*Exercise description*
Your answer must be the full set of records, repeated exactly.

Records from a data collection
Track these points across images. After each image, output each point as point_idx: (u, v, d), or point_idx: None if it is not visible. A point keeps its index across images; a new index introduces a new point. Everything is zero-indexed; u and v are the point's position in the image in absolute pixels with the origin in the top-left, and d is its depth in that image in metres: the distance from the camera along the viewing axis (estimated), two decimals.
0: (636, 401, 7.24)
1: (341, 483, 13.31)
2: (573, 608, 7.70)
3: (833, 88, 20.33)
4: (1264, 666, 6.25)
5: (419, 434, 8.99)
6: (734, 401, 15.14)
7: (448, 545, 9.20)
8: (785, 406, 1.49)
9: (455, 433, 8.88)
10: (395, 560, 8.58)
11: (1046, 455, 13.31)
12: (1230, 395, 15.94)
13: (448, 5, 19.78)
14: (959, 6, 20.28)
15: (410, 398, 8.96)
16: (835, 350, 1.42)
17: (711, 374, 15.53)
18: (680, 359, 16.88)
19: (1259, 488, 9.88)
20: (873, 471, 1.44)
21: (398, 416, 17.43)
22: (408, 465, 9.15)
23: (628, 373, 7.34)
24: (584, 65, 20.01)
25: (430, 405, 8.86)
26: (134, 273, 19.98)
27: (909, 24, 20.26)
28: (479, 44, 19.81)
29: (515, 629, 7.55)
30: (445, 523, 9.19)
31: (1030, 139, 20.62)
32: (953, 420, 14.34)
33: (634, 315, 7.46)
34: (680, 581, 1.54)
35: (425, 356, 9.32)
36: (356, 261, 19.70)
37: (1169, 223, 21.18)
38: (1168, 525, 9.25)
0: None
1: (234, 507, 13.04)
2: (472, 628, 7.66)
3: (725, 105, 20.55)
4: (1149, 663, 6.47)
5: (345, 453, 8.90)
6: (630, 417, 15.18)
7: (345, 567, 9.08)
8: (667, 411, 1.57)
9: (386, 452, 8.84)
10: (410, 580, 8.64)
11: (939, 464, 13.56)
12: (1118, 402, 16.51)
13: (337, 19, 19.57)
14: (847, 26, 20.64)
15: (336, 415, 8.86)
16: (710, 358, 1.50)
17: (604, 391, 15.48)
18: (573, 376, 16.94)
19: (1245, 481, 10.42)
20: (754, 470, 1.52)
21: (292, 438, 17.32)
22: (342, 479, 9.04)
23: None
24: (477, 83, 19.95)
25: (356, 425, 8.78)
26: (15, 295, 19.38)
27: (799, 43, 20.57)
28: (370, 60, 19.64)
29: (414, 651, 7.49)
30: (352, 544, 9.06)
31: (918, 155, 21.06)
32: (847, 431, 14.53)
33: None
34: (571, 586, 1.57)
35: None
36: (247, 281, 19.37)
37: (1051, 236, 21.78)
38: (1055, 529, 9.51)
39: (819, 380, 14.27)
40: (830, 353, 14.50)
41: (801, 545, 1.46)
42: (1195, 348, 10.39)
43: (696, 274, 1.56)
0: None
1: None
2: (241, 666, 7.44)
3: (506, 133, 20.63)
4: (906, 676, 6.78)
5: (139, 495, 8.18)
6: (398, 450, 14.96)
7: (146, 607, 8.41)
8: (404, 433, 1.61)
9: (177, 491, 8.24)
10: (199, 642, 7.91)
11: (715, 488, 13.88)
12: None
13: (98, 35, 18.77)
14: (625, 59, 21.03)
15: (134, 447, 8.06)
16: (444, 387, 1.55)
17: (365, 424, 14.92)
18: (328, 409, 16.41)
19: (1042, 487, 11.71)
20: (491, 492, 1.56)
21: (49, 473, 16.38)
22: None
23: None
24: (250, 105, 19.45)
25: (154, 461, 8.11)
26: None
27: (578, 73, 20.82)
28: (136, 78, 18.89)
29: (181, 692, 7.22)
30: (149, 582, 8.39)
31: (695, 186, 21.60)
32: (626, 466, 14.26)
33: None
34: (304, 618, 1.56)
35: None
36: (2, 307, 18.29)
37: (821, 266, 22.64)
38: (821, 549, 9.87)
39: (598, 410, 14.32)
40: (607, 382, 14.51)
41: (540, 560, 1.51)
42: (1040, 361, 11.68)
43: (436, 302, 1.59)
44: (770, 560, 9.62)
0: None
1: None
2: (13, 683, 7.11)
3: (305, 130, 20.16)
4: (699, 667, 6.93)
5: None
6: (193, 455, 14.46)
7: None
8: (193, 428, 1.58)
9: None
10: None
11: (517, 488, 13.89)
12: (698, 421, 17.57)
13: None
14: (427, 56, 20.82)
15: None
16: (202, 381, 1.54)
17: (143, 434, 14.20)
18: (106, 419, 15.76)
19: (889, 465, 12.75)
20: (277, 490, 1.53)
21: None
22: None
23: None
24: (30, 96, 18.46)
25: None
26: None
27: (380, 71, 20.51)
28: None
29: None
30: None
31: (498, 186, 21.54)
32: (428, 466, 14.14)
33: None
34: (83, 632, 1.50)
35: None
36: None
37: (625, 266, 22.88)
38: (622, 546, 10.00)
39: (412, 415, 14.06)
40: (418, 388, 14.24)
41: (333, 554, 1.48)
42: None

*Answer section*
Track these points across images. After each image, output each point as point_idx: (u, v, d), or point_idx: None if it is not visible. A point keeps its index across images; a new index introduces a new point. Everything is zero-indexed; u and v are the point's position in the image in absolute pixels with the origin in the top-left, and d is its depth in that image in metres: the distance from the camera along the viewing axis (estimated), two decimals.
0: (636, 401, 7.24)
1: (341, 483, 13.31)
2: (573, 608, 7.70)
3: (833, 88, 20.33)
4: (1264, 666, 6.25)
5: (419, 434, 8.99)
6: (734, 401, 15.14)
7: (448, 545, 9.20)
8: (785, 406, 1.49)
9: (455, 433, 8.88)
10: (395, 560, 8.58)
11: (1046, 455, 13.31)
12: (1230, 395, 15.94)
13: (448, 5, 19.78)
14: (959, 6, 20.28)
15: (410, 398, 8.96)
16: (835, 350, 1.42)
17: (711, 374, 15.53)
18: (680, 359, 16.88)
19: (1259, 488, 9.88)
20: (873, 471, 1.44)
21: (398, 416, 17.43)
22: (408, 465, 9.15)
23: (628, 373, 7.34)
24: (584, 65, 20.01)
25: (430, 405, 8.86)
26: (134, 273, 19.98)
27: (909, 24, 20.26)
28: (479, 44, 19.81)
29: (515, 629, 7.55)
30: (445, 523, 9.19)
31: (1030, 139, 20.62)
32: (953, 420, 14.34)
33: (634, 315, 7.46)
34: (680, 581, 1.54)
35: (425, 356, 9.32)
36: (356, 261, 19.70)
37: (1169, 223, 21.18)
38: (1168, 525, 9.25)
0: None
1: (234, 507, 13.04)
2: (472, 628, 7.66)
3: (725, 105, 20.55)
4: (1149, 663, 6.47)
5: (345, 453, 8.90)
6: (630, 417, 15.18)
7: (345, 567, 9.08)
8: (667, 411, 1.57)
9: (386, 452, 8.84)
10: (410, 580, 8.64)
11: (939, 464, 13.56)
12: (1118, 402, 16.51)
13: (337, 19, 19.57)
14: (847, 26, 20.64)
15: (336, 415, 8.86)
16: (710, 358, 1.50)
17: (604, 391, 15.48)
18: (573, 376, 16.94)
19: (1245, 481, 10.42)
20: (754, 470, 1.52)
21: (292, 438, 17.32)
22: (342, 479, 9.04)
23: None
24: (477, 83, 19.95)
25: (356, 425, 8.78)
26: (15, 295, 19.38)
27: (799, 43, 20.57)
28: (370, 60, 19.64)
29: (414, 651, 7.49)
30: (352, 544, 9.06)
31: (918, 155, 21.06)
32: (847, 431, 14.53)
33: None
34: (571, 586, 1.57)
35: None
36: (247, 281, 19.37)
37: (1051, 236, 21.78)
38: (1055, 529, 9.51)
39: (819, 380, 14.27)
40: (830, 353, 14.50)
41: (801, 545, 1.46)
42: (1195, 348, 10.39)
43: (696, 274, 1.56)
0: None
1: None
2: (241, 666, 7.44)
3: (506, 133, 20.63)
4: (906, 676, 6.78)
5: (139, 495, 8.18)
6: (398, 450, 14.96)
7: (146, 607, 8.41)
8: (404, 433, 1.61)
9: (177, 491, 8.24)
10: (199, 642, 7.91)
11: (715, 488, 13.88)
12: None
13: (98, 35, 18.77)
14: (625, 59, 21.03)
15: (134, 447, 8.06)
16: (444, 387, 1.55)
17: (365, 424, 14.92)
18: (328, 409, 16.41)
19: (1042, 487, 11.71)
20: (491, 492, 1.56)
21: (49, 473, 16.38)
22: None
23: None
24: (250, 105, 19.45)
25: (154, 461, 8.11)
26: None
27: (578, 73, 20.82)
28: (136, 78, 18.89)
29: (181, 692, 7.22)
30: (149, 582, 8.39)
31: (695, 186, 21.60)
32: (626, 466, 14.26)
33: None
34: (304, 618, 1.56)
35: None
36: (2, 307, 18.29)
37: (821, 266, 22.64)
38: (821, 549, 9.87)
39: (598, 410, 14.32)
40: (607, 382, 14.51)
41: (540, 560, 1.51)
42: (1040, 361, 11.68)
43: (436, 302, 1.59)
44: (770, 560, 9.62)
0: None
1: None
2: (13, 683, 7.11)
3: (305, 130, 20.16)
4: (699, 667, 6.93)
5: None
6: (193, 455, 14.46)
7: None
8: (193, 428, 1.58)
9: None
10: None
11: (517, 488, 13.89)
12: (698, 421, 17.57)
13: None
14: (427, 56, 20.82)
15: None
16: (202, 381, 1.54)
17: (143, 434, 14.20)
18: (106, 419, 15.76)
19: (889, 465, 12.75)
20: (277, 490, 1.53)
21: None
22: None
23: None
24: (30, 96, 18.46)
25: None
26: None
27: (380, 71, 20.51)
28: None
29: None
30: None
31: (498, 186, 21.54)
32: (428, 466, 14.14)
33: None
34: (83, 632, 1.50)
35: None
36: None
37: (625, 266, 22.88)
38: (622, 546, 10.00)
39: (412, 415, 14.06)
40: (418, 388, 14.24)
41: (333, 554, 1.48)
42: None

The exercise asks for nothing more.